Fat Duck on the other hand, is famous for molecular gastronomy - discovering unusual combinations of flavors based on the molecular compositions of the flavor molecules. Its liquid cousin, molecular mixology is somewhat less well known.

One famous Fat Duck combination is mango and Douglas fir. Can you imagine the piney note in a mango's scent? This seems like a cocktail recipe to me.

I have a recipe for Douglas fir infusion (basically, stick a clean branch of fir into a bottle of gin), but I have also found an interesting liqueur: Zerbenz stone pine Alpen liqueur. Pale red, slightly sweet, very piney. To the laboratory!

My results:
  • Mango juice/Zerbenz (various ratios): FAIL. The flavors somehow cancel out, leaving a watery tasting cocktail
  • Mango juice/Gin/Zerbenz (4:2:1): FAIL. The gin doesn't add anything, might even subtract something.
  • Gin/Zerbenz (3:1): WIN. This martini variation, using Zerbenz in place of vermouth is herbal and sweet. I used Anchor's Junipero gin, which has a big juniper flavor (and is SF Bay area based).
OK, so I didn't wind up going with mango/fir. Just couldn't get it to work. Maybe it takes a real molecular gastronomist.

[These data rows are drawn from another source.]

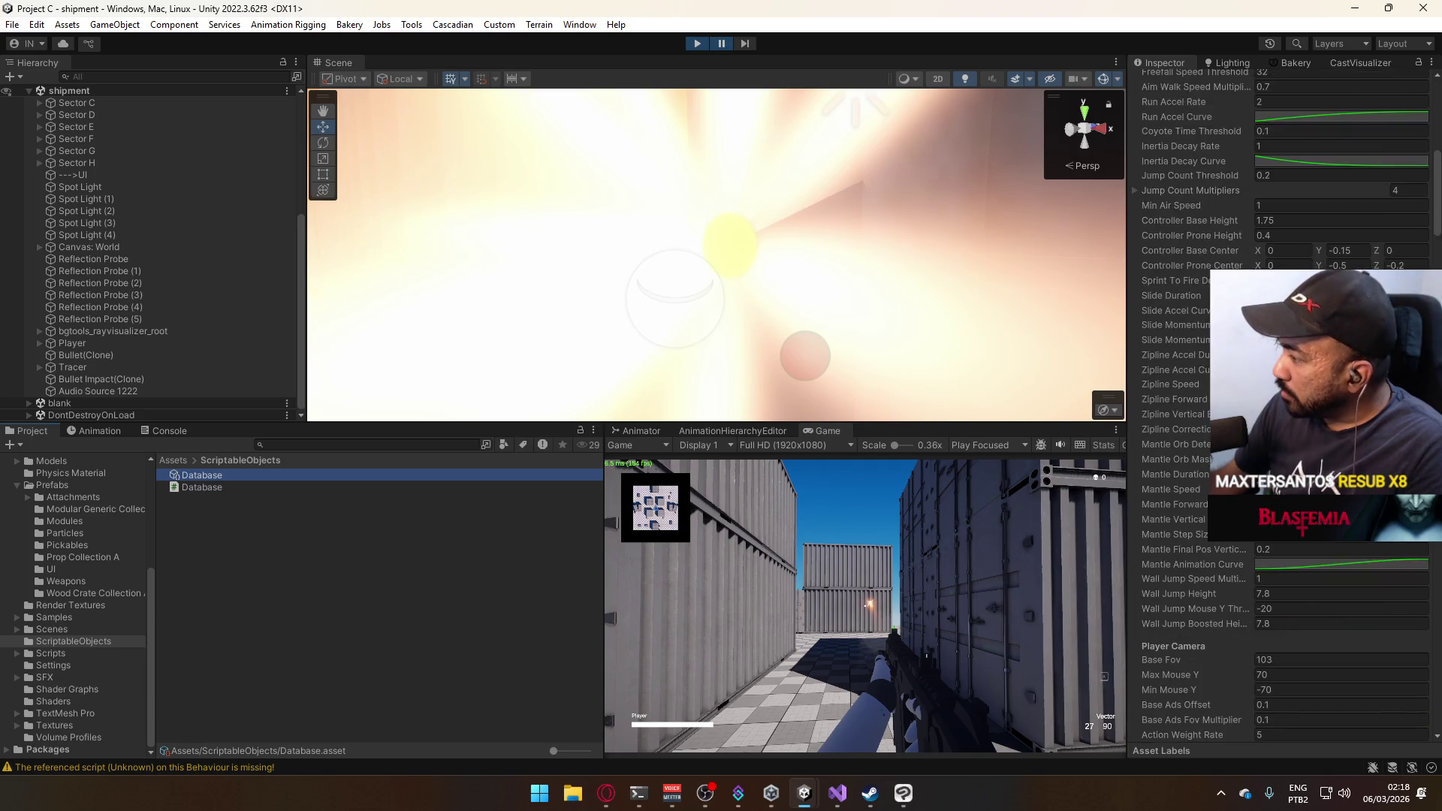
scroll(1276, 405, down, 10)
scroll(1276, 405, down, 15)
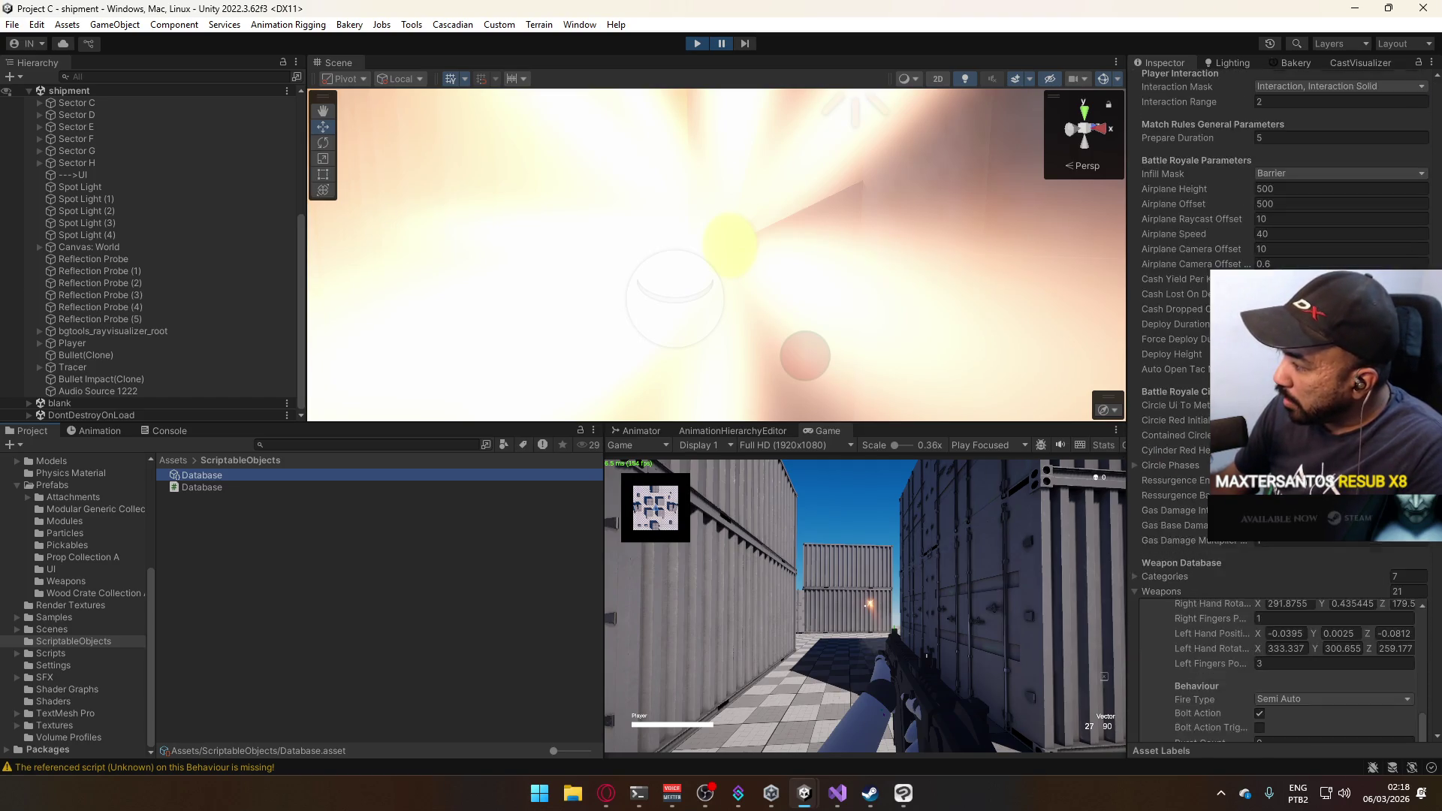
Collapse Weapons and Default Loadout, reach Ballistics Related, and ping the Bullet Impact Prefab reference.
click(1152, 427)
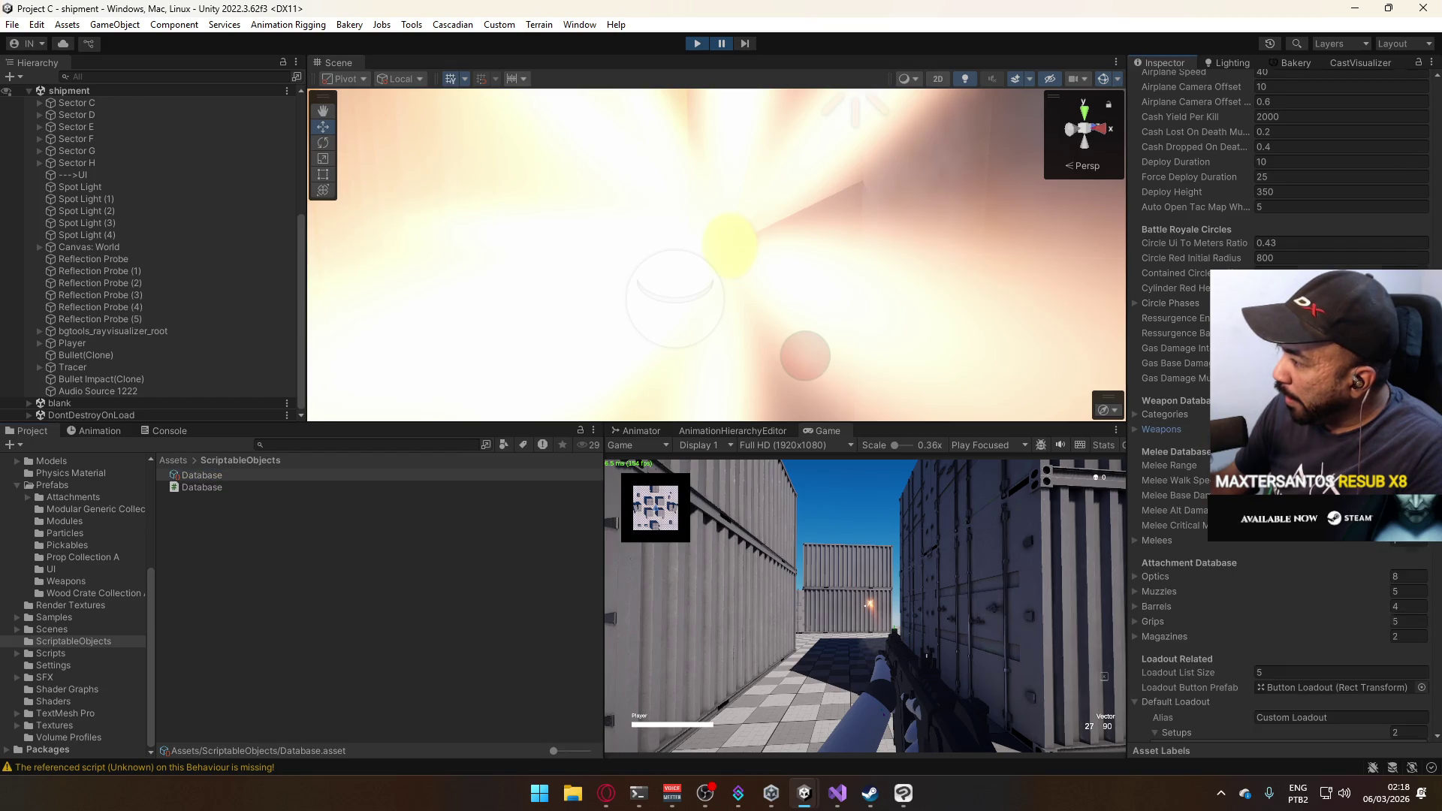
scroll(1149, 488, down, 4)
click(1136, 538)
scroll(1169, 479, down, 15)
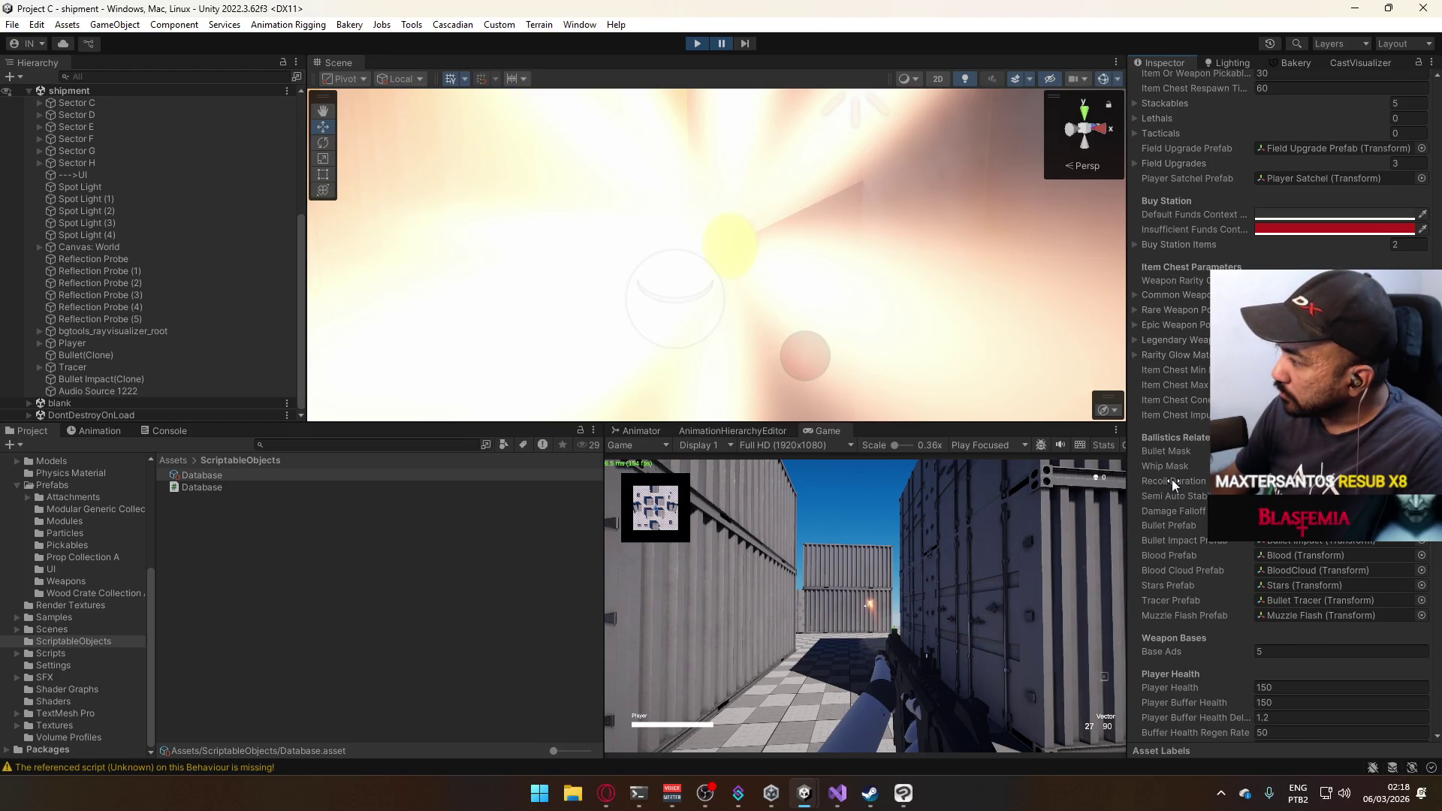
scroll(1171, 479, down, 4)
scroll(1171, 479, down, 13)
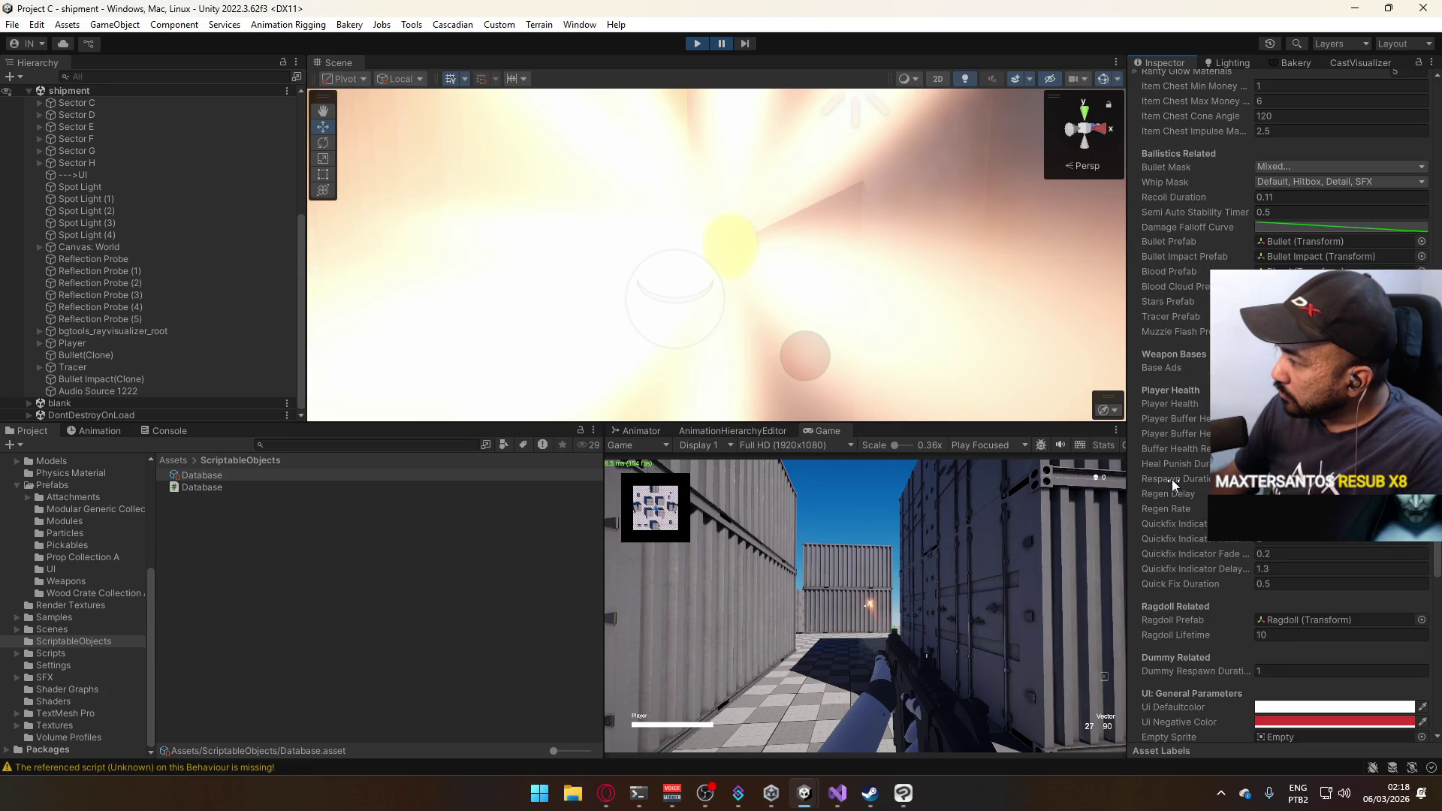
scroll(1172, 479, up, 3)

I did, however, invent the:

Stone Fox
1 jigger Junipero gin
1/2 oz Zerbenz stone pine liqueur

Shake over ice and serve up in a martini glass. Garnish with a pine cone or something.

1 comment:

DW said...

Thanks, just found this. I have to try this cousin of the martini - though total wuss that I am, long drinks are my standard. I suppose for obsessive systematizers like me and Northrop Frye, there must be a formula to relate short drinks to their long relative. e.g., Gin+Lemon+Syrup=Sour; Add Soda=Fizz (is this correct?)